> BRIEF:
Output the Barry Manilow concert review word for word, in full.

> QUOTED PASSAGE:
========

At Staples Center, Barry Manilow Brings On the Hits 'One Last Time': Concert Review
No Fanilow left disappointed as the 71-year-old singer delivered the songs that still make the whole world sing.
Barry Manilow is on what he’s dubbed his One Last Time trek and, at 71, he’s certainly earned the right to hang up his touring shoes, but if the show on Monday night at Staples Center was any indication, he still has plenty of gas left in the tank.
The concert got off to an energetic start with “It’s a Miracle,” and its fitting opening line, “You wouldn’t believe where I’ve been/the cities and towns I’ve been in,” as Manilow made quick use of a lighted-up ramp that extended into the audience (the front of the ramp later descended to the floor allowing Manilow to slow dance with an adoring fan during his cover of Glenn Miller’s “Moonlight Serenade.”

========

Stored records:

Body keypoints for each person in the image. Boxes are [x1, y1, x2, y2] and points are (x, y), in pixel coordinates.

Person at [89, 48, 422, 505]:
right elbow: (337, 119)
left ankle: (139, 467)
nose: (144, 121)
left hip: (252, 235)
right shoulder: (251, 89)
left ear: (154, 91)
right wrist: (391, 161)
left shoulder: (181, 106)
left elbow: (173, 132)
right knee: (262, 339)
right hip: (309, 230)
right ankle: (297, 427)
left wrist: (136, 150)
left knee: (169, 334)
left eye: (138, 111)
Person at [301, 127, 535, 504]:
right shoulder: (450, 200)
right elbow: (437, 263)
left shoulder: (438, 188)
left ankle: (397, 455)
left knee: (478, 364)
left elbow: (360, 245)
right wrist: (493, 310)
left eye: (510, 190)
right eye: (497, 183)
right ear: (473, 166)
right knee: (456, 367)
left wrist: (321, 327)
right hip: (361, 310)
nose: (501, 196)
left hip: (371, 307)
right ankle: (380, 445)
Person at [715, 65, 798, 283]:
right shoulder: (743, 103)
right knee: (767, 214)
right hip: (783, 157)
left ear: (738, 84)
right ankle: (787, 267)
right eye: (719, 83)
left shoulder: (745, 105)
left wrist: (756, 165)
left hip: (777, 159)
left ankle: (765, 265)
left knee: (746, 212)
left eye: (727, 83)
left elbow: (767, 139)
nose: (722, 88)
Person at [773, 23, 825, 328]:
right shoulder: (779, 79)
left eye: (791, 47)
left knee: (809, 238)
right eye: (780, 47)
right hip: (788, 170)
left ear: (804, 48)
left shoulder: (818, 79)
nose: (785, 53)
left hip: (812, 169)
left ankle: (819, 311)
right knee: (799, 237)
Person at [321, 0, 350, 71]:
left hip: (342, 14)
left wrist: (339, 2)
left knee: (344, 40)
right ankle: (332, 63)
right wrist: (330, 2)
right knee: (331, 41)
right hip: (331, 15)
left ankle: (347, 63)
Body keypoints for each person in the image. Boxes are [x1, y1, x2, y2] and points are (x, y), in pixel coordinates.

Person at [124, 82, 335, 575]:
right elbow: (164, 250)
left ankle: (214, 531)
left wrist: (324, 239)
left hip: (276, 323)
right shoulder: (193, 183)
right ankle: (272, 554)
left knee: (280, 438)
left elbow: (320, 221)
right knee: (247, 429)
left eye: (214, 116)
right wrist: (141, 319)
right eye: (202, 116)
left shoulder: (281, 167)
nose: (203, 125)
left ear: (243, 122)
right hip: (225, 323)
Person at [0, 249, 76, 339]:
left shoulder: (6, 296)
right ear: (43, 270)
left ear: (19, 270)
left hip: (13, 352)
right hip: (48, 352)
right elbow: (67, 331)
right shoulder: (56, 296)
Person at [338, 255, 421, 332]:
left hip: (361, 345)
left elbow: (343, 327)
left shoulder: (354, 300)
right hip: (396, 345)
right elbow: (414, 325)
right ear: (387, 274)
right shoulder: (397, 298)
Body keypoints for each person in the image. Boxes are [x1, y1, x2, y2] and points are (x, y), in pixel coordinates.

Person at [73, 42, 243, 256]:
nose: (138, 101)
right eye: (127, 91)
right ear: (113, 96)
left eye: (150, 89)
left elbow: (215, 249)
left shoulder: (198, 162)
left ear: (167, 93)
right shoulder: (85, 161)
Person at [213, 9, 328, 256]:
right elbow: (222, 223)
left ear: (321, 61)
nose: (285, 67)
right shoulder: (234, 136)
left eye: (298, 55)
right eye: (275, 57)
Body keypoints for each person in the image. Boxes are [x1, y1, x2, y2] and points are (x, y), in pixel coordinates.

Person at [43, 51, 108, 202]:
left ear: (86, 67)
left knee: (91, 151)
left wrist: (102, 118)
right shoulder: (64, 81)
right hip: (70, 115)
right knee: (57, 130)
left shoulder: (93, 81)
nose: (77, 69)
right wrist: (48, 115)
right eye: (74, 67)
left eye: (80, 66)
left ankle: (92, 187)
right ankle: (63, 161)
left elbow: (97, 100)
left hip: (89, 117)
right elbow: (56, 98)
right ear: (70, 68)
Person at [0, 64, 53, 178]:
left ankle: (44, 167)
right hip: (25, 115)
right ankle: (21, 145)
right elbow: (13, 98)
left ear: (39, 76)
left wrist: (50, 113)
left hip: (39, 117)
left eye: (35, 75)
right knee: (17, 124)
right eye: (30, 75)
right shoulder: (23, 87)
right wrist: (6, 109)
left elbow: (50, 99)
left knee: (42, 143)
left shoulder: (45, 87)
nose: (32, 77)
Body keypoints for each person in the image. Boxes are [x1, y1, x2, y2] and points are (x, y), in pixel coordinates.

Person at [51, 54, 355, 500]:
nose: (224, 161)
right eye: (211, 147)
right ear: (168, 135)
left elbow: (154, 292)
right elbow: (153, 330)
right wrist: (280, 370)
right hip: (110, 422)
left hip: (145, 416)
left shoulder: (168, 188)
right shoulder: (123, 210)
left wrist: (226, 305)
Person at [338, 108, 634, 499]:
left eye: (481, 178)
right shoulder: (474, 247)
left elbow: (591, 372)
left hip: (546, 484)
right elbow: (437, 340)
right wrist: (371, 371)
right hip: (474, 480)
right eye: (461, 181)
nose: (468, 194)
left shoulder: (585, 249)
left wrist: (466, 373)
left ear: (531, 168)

========

> FINISHED EXERCISE:
At Staples Center, Barry Manilow Brings On the Hits 'One Last Time': Concert Review
No Fanilow left disappointed as the 71-year-old singer delivered the songs that still make the whole world sing.
Barry Manilow is on what he’s dubbed his One Last Time trek and, at 71, he’s certainly earned the right to hang up his touring shoes, but if the show on Monday night at Staples Center was any indication, he still has plenty of gas left in the tank.
The concert got off to an energetic start with “It’s a Miracle,” and its fitting opening line, “You wouldn’t believe where I’ve been/the cities and towns I’ve been in,” as Manilow made quick use of a lighted-up ramp that extended into the audience (the front of the ramp later descended to the floor allowing Manilow to slow dance with an adoring fan during his cover of Glenn Miller’s “Moonlight Serenade.”